Andrea Rodriguez | The Associated Press | January 15, 2015
A Cuban Central Bank resolution published Thursday said the new banknotes will extend the range of the current bills, which only reach 100 pesos.
Most Cubans earn and buy goods in local pesos worth about 4 U.S. cents apiece. Tourism, one of the island’s main sources of foreign exchange, operates on the convertible peso, a special currency worth roughly one U.S. dollar.
The double currency allows Cuba to theoretically split the country between a realm of highly subsidized prices in Cuban pesos and a convertible-peso economy where prices more closely resemble those of U.S. or European cities. But the system has led to economic distortions and created a new class of privileged Cubans with access to convertible pesos.
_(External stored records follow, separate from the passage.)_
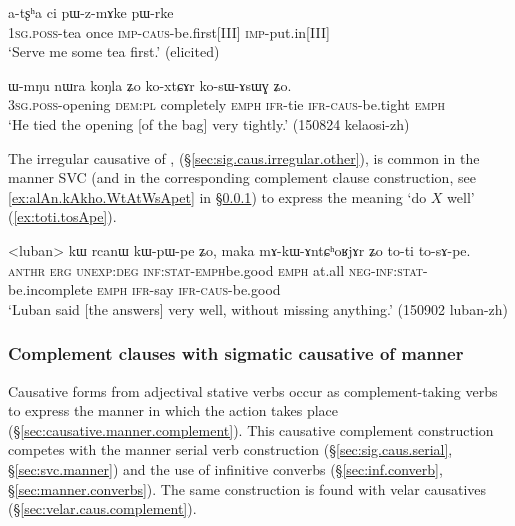 \begin{exe}
\ex \label{ex:pWzmAke}
\gll a-tʂʰa ci pɯ-z-mɤke pɯ-rke \\
\textsc{1sg}.\textsc{poss}-tea once \textsc{imp}-\textsc{caus}-be.first[III] \textsc{imp}-put.in[III] \\
\glt `Serve me some tea first.' (elicited)
\end{exe} 

\begin{exe}
\ex \label{ex:koxtCAr.kosAsWG}
\gll  ɯ-mŋu nɯra koŋla ʑo ko-xtɕɤr ko-sɯ-ɤsɯɣ ʑo. \\
\textsc{3sg}.\textsc{poss}-opening \textsc{dem}:\textsc{pl} completely \textsc{emph} \textsc{ifr}-tie \textsc{ifr}-\textsc{caus}-be.tight \textsc{emph} \\
\glt `He tied the opening [of the bag] very tightly.' (150824 kelaosi-zh)
\end{exe} 

The irregular causative of ,  (§\ref{sec:sig.caus.irregular.other}), is common in the manner SVC (and in the corresponding complement clause construction, see \ref{ex:alAn.kAkho.WtAtWsApet} in §\ref{sec:sig.caus.complement}) to express the meaning `do $X$ well' (\ref{ex:toti.tosApe}).

\begin{exe}
\ex \label{ex:toti.tosApe}
\gll <luban> kɯ rcanɯ kɯ-pɯ-pe ʑo, maka mɤ-kɯ-ɤntɕʰoʁjɤr ʑo to-ti to-sɤ-pe.  \\
  \textsc{anthr} \textsc{erg} \textsc{unexp}:\textsc{deg} \textsc{inf}:\textsc{stat}-\textsc{emph}\redp{}be.good \textsc{emph} at.all \textsc{neg}-\textsc{inf}:\textsc{stat}-be.incomplete \textsc{emph} \textsc{ifr}-say \textsc{ifr}-\textsc{caus}-be.good \\
\glt `Luban said [the answers] very well, without missing anything.' (150902 luban-zh)
\end{exe} 



\subsubsection{Complement clauses with sigmatic causative of manner} \label{sec:sig.caus.complement}
 
Causative forms from adjectival stative verbs occur as com\-ple\-ment-taking verbs to express the manner in which the action takes place (§\ref{sec:causative.manner.complement}). This causative complement construction competes with the manner serial verb construction (§\ref{sec:sig.caus.serial}, §\ref{sec:svc.manner}) and the use of infinitive converbs (§\ref{sec:inf.converb}, §\ref{sec:manner.converbs}). The same construction is found with velar causatives (§\ref{sec:velar.caus.complement}).

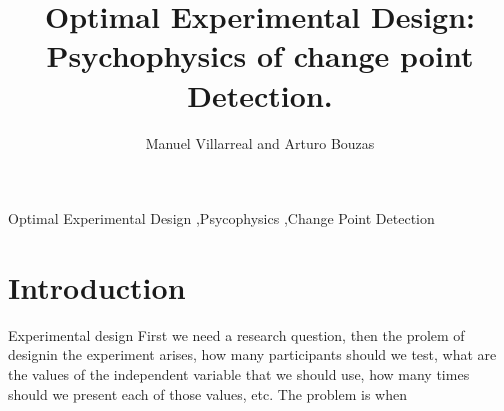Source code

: \documentclass[preprint,review,12pt]{elsarticle}
\begin{document}
\begin{frontmatter}


\title{Optimal Experimental Design: Psychophysics of change point Detection.}




\author{Manuel Villarreal and Arturo Bouzas}

\address{Mexico City, Mexico}

\begin{abstract}
\end{abstract}

\begin{keyword}
Optimal Experimental Design \sep Psycophysics \sep Change Point Detection


\end{keyword}

\end{frontmatter}

\linenumbers

\section{Introduction}
\label{S:1}

Experimental design
First we need a research question, then the prolem of designin the experiment arises, how many participants should we test, what are the values of the independent variable that we should use, how many times should we present each of those values, etc. The problem is when 
\end{document}
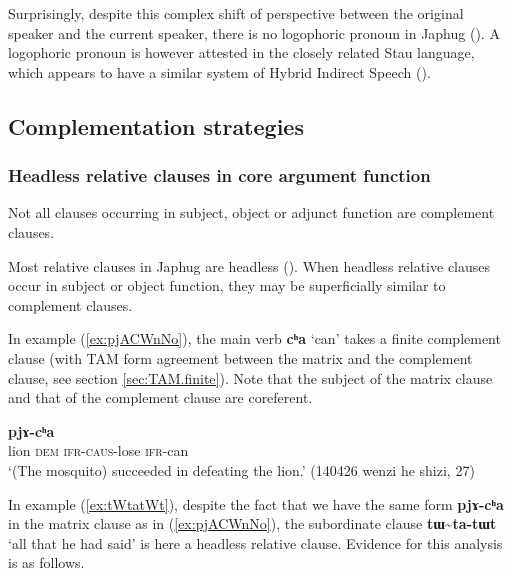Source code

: \documentclass[oneside,a4paper,11pt]{article}
\newcommand{\ipa}[1]{\textbf{\phon#1}} %
\newcommand{\jpg}[2]{\ipa{#1} `#2'} %
\newcommand{\tld}{\textasciitilde{}}
\begin{document}
Surprisingly, despite this complex shift of perspective between the original speaker and the current speaker, there is no logophoric pronoun in Japhug (\citealt{hagege74logophoriques, nikitina12logophoric}). A logophoric pronoun is however attested in the closely related Stau language, which appears to have a similar system of Hybrid Indirect Speech (\citealt{jacques16stau}).


 \subsection{Complementation strategies}  
 
  \subsubsection{Headless relative clauses in core argument function}   \label{sec:relative}
Not all clauses occurring in subject, object or adjunct function are complement clauses. 

Most relative clauses in Japhug are headless  (\citealt{jacques16relatives}). When headless relative clauses occur in subject or object function, they may be superficially similar to complement clauses.

In example (\ref{ex:pjACWnNo}), the main verb \jpg{cʰa}{can} takes a finite complement clause (with TAM form agreement between the matrix and the complement clause, see section \ref{sec:TAM.finite}). Note that the subject of the matrix clause and that of the complement clause are coreferent.

\begin{exe}
\ex \label{ex:pjACWnNo}
\gll [\ipa{sɯŋgi} 	\ipa{nɯ} 	\ipa{pjɤ-ɕɯ-nŋo}] 	\ipa{pjɤ-cʰa} \\
lion \textsc{dem} \textsc{ifr-caus}-lose \textsc{ifr}-can \\
\glt `(The mosquito) succeeded in defeating the lion.' (140426 wenzi he shizi, 27)
\end{exe}

In example (\ref{ex:tWtatWt}), despite the fact that we have the same form \ipa{pjɤ-cʰa} in the matrix clause as in (\ref{ex:pjACWnNo}), the subordinate clause \ipa{tɯ\tld{}ta-tɯt} `all that he had said' is here a headless relative clause. Evidence for this analysis is as follows.
\end{document}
Cuba’s government announced in 2013 that it would eliminate the double currency but did not set out a timetable for the switch.
Central Bank Vice President Francisco Mayorbe told state newspaper Granma that in recent months a lot of stores that sell in convertible pesos have started accepting local pesos, with the price set after establishing the exchange rate.
This means that customers and businesses must increasingly handle larger quantities of cash, a problem accentuated by the fact that the country’s largest banknote, the 100-peso bill, is worth about 4 U.S. dollars.
Barbara Soto Sanchez, an official with state company Cimex, said most sales are carried out with 20- or 50-peso bills, which makes buying expensive products like electrical appliances or furniture difficult.
“To buy them, the customer has to bring in a large quantity of cash under conditions that are not always optimal,” Soto Sanchez told Granma.